Hits: 18
Maryam Mazaya / Sherenika Azalia
Pijar, Medan. Elex Media Komputindo menyelenggarakan acara yang bertemakan Pahlawan Perempuan Nasional di Indonesia melalui platform Zoom meeting pada (5/11) pukul 19.00 WIB. Webinar ini berdekatan dengan Hari Pahlawan yang bertepatan pada tanggal 10 November, yang mana setiap tahunnya kita peringati. Hari Pahlawan dilatarbelakangi oleh sebuah pertempuran heroik di Surabaya, saat bangsa ini mempertahankan kemerdekaan pada tahun 1945 lalu.
Dalam acaranya, Elex Media Komputindo bekerjasama dengan Magdalene.co yaitu sebuah media berbasis online yang berisikan artikel dan juga podcast mengenai perempuan. Menghadirkan beberapa narasumber yang kaya akan pengetahuan sejarah, seperti Andi Achdian (Sejarawan dan Dosen FISIP UNAS) dan Ita Fatia Nadia (Peneliti dan Penulis Sejarah Perempuan). Acara kali ini dibawakan oleh Farah Rizki selaku Editor Non Fiksi Elex Media.
Dalam Undang-undang Nomor 20 Tahun 2009, pahlawan nasional diartikan sebagai sebuah gelar yang diberikan kepada orang tertentu yang dahulu semasa hidupnya berjuang melawan penjajah demi kesatuan dan kemerdekaan Negara Kesatuan Republik Indonesia. Jumlah pahlawan perempuan di Indonesia terhitung sebanyak 7,5% dari 173 dari total pahlawan Nasional dengan rentang waktu dari tahun 1964 sampai 2019.
Berbagai kepustakaan sejarah mencatat bahwa semua peristiwa besar terkait dengan Indonesia sebagai sebuah bangsa, bersifat maskulin dan sangat didominasi oleh narasi laki-laki.
Tidak ada sedikitpun ruang bagi perempuan untuk hadir di dalamnya.
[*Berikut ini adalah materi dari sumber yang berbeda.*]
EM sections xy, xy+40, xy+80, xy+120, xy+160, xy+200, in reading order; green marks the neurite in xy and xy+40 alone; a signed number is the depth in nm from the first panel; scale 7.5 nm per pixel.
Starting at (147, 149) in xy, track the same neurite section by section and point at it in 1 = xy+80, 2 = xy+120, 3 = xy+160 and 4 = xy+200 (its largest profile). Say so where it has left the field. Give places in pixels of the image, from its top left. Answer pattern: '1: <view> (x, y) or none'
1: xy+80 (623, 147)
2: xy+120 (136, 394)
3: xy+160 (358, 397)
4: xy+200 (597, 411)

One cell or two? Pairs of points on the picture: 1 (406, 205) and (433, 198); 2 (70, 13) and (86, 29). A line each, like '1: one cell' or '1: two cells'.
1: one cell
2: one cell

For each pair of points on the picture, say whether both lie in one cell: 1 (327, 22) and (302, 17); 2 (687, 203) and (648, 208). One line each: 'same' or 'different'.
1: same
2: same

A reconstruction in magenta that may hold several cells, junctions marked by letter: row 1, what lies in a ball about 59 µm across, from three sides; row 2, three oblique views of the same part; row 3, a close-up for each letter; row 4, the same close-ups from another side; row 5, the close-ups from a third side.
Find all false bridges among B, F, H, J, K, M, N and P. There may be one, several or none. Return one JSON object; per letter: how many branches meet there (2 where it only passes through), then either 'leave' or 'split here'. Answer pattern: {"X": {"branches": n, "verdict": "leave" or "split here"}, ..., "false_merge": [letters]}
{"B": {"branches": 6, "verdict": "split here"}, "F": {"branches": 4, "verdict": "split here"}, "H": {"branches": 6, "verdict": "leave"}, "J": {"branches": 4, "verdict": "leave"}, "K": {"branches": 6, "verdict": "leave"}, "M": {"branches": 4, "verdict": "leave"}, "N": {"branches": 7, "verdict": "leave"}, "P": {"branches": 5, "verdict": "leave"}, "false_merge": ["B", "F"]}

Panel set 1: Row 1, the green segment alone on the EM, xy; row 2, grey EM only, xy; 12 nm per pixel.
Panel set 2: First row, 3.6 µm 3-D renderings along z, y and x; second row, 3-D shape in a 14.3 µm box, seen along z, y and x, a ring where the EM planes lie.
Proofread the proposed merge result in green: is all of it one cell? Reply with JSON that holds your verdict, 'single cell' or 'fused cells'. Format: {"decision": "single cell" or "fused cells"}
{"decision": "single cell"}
Seakan sejarah Indonesia adalah sejarahnya laki-laki, padahal jika penelitian kritis dilakukan maka perempuan seperti halnya laki-laki mempunyai narasi masa lalu yang tidak kalah penting. Perempuan hadir dan memberi arti bagi perkembangan sejarah bangsa. Hal inilah yang absen dalam historiografi Indonesia. Kuatnya bias gender di dalam historiografi Indonesia tidak dapat dilepaskan dari kuatnya budaya patriarki di dalam kehidupan masyarakat.
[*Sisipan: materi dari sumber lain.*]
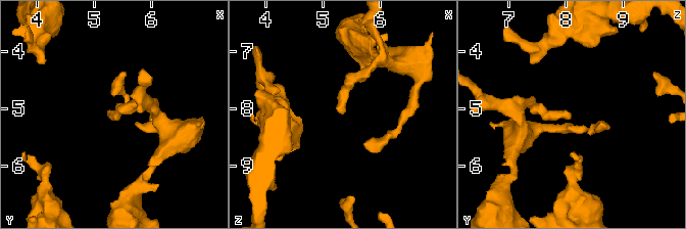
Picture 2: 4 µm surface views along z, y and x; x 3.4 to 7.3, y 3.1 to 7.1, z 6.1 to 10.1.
Check: em planes (letters) at (5.40, 5.15, 8.10).

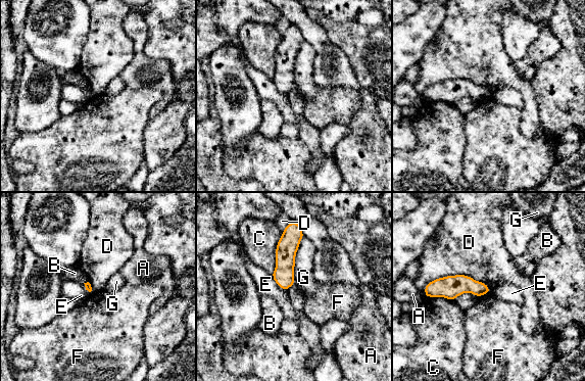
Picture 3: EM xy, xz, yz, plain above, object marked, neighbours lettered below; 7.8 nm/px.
Keep. The longest contact is with D, 550 nm; A, B, C, D, E, F and G are other cells; it runs along (298, 229), (286, 248), (284, 286) in picture 3; none of them fits.

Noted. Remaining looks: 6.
Check: 3d 2 µm at (0.95, 4.25, 2.40). Sharp bend.

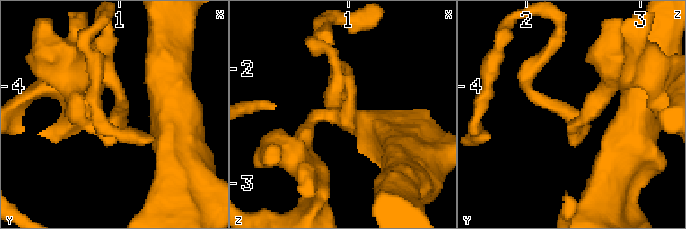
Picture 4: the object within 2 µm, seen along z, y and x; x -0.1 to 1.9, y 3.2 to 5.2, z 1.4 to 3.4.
Check: em xy step 8 (tint) at (1.00, 4.24, 2.32). Need the tissue.

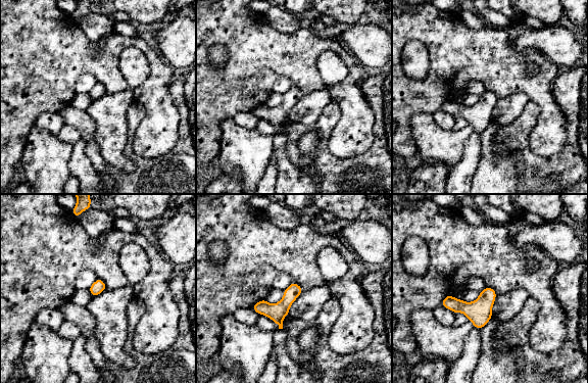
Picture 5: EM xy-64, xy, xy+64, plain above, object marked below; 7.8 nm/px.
Check: em xy step 8 (letters) at the same point. What lies round it.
Selama ini studi tentang kebangsaan terlalu didominasi oleh ilmu politik (yang maskulin), sehingga pemahaman tentang kebangsaan selalu mengarah pada aktivitas politik perempuan di ranah kekuasaan negara. Aktivitas politik perempuan itu memperjuangkan adanya kebijakan negara yang adil gender terhadap perempuan. Perjuangan untuk kebijakan itu telah dilakukan sejak masa pemerintahan kolonial sampai Indonesia merdeka dan hasilnya terlalu kecil, bahkan untuk mengubah aspek persamaan hak dalam undang-undang. Dalam acara webinar ini, para narasumber membahas mengenai seberapa besarkah perjuangan pahlawan perempuan Indonesia dan ditulis dalam buku “Her Story”.
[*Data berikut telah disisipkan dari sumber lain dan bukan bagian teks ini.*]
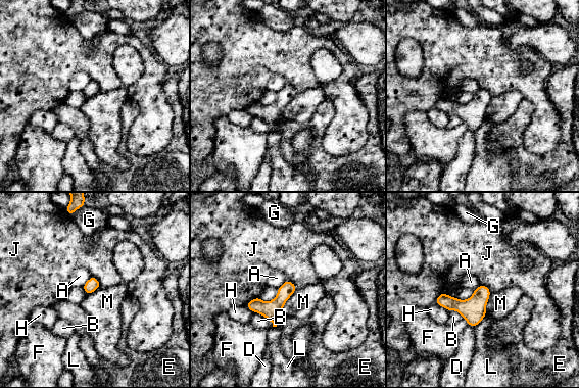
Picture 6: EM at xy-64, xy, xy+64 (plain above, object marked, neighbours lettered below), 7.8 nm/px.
Keep. The object is 100 nm wide here; A, B, D, E, F, G, H, J, L and M are other cells; it runs along (293, 288), (274, 305), (249, 304) in picture 6; all the same cell.

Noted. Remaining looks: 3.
Check: em planes (letters) at (0.80, 3.20, 3.80). Abrupt turn.

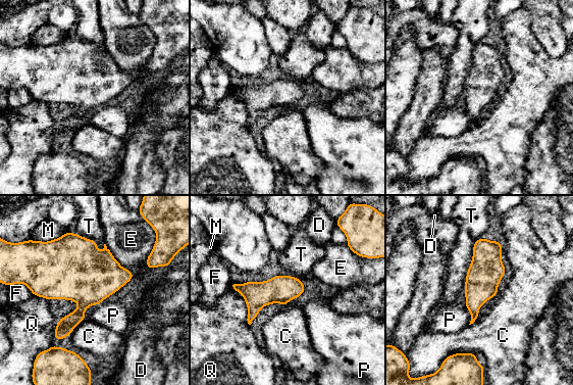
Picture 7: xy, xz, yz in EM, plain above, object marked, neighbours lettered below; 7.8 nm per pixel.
Keep. C, D, E, F, M, P, Q and T are other cells; a border runs along (465, 307), (470, 314), (469, 324) in picture 7; one cell here.

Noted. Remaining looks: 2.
Done: no edits; the rest is unchecked.

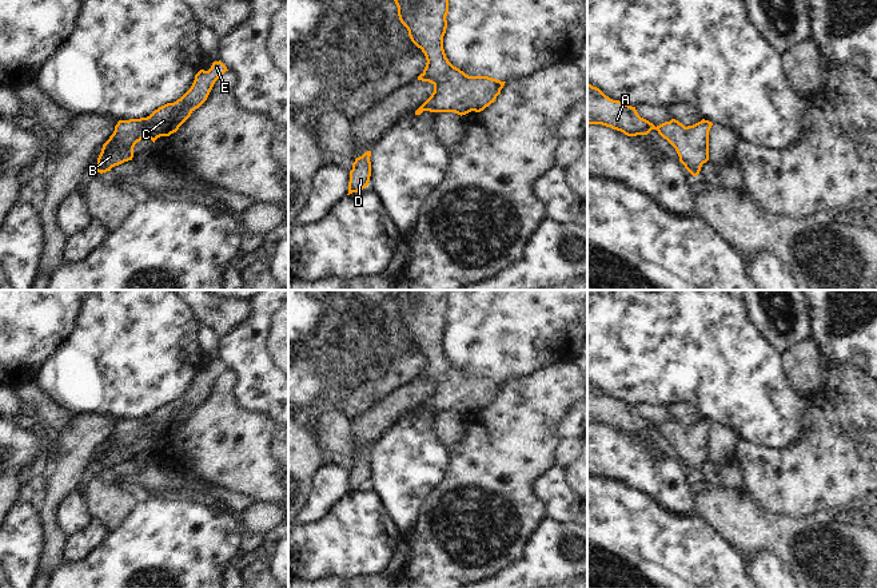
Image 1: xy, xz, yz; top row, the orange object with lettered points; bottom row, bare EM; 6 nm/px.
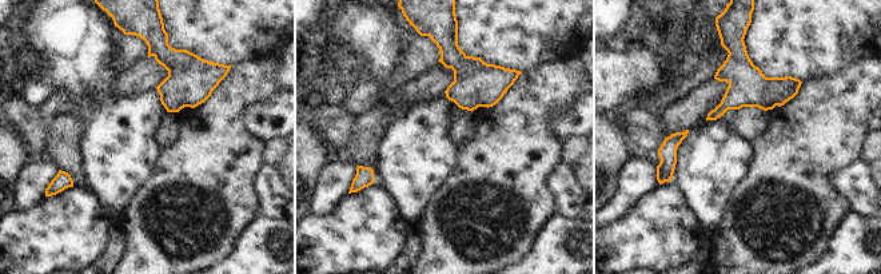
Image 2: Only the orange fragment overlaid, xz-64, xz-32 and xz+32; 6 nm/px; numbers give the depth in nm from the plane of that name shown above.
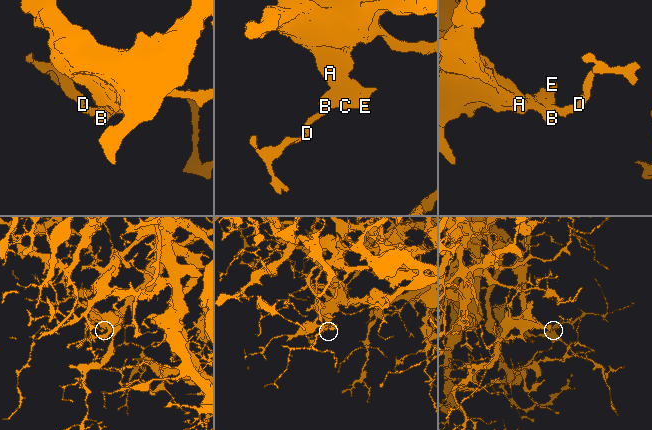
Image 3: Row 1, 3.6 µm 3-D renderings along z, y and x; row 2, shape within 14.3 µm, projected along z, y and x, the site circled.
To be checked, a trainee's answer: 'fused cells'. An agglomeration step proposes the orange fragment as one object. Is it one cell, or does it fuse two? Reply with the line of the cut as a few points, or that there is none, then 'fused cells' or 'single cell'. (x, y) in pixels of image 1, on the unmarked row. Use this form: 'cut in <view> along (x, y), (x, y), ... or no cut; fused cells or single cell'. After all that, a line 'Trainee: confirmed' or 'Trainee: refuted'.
no cut; single cell
Trainee: refuted

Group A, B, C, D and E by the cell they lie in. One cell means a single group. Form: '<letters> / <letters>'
A B C D E

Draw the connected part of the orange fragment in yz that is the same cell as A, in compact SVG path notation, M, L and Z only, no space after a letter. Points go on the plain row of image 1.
M587 382L587 424L602 424L621 430L627 436L647 434L651 429L666 438L677 450L679 461L697 476L703 462L709 460L709 430L711 421L701 421L685 426L675 418L654 425L641 417L635 409L623 401L613 400L599 388Z

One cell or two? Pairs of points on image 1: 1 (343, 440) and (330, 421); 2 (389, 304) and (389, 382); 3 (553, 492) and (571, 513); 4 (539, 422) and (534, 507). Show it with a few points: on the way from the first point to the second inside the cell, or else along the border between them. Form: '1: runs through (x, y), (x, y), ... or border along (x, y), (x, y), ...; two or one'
1: runs through (339, 436), (330, 425); one
2: runs through (391, 324), (398, 337), (398, 362); one
3: runs through (558, 497), (566, 508); one
4: runs through (523, 444), (523, 485); one

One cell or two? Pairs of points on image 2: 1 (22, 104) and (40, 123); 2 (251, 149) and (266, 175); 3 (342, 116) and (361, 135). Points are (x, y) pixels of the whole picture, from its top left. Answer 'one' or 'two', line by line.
1: one
2: two
3: two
Besarnya peran perempuan di era sejarah, tidak begitu terbuka layaknya pahlawan laki-laki. “Sejarah perempuan adalah sejarah perjuangan kelas perempuan untuk merebut ruang-ruang yang selama ini sudah direbut oleh maskulinitas. Sejak orde baru, seksualitas dan sejarah perempuan sudah dihilangkan dari narasi sejarah Indonesia. Sudah waktunya untuk kita kembali memanggil dan menyuarakan suara-suara perempuan yang dibungkam untuk kembali ditulis, agar bisa dibaca oleh perempuan generasi muda sekarang,” ucap Ita Fatia Nadia sebagai salah satu narasumber dari acara Pahlawan Perempuan di Tepi Sejarah.
Dengan adanya webinar mengenai Pahlawan Perempuan di Tepi Sejarah dan kita juga lebih banyak membaca buku mengenai sejarah pahlawan perempuan di masa reformasi, diharapkan perempuan generasi muda saat ini dapat menyuarakan kembali dan melanjutkan perjuangan para pahlawan perempuan. Hal tersebut guna menyetarakan gender dan membuat wanita memiliki ruang dalam berpendapat serta mempunyai kedudukan di ranah publik.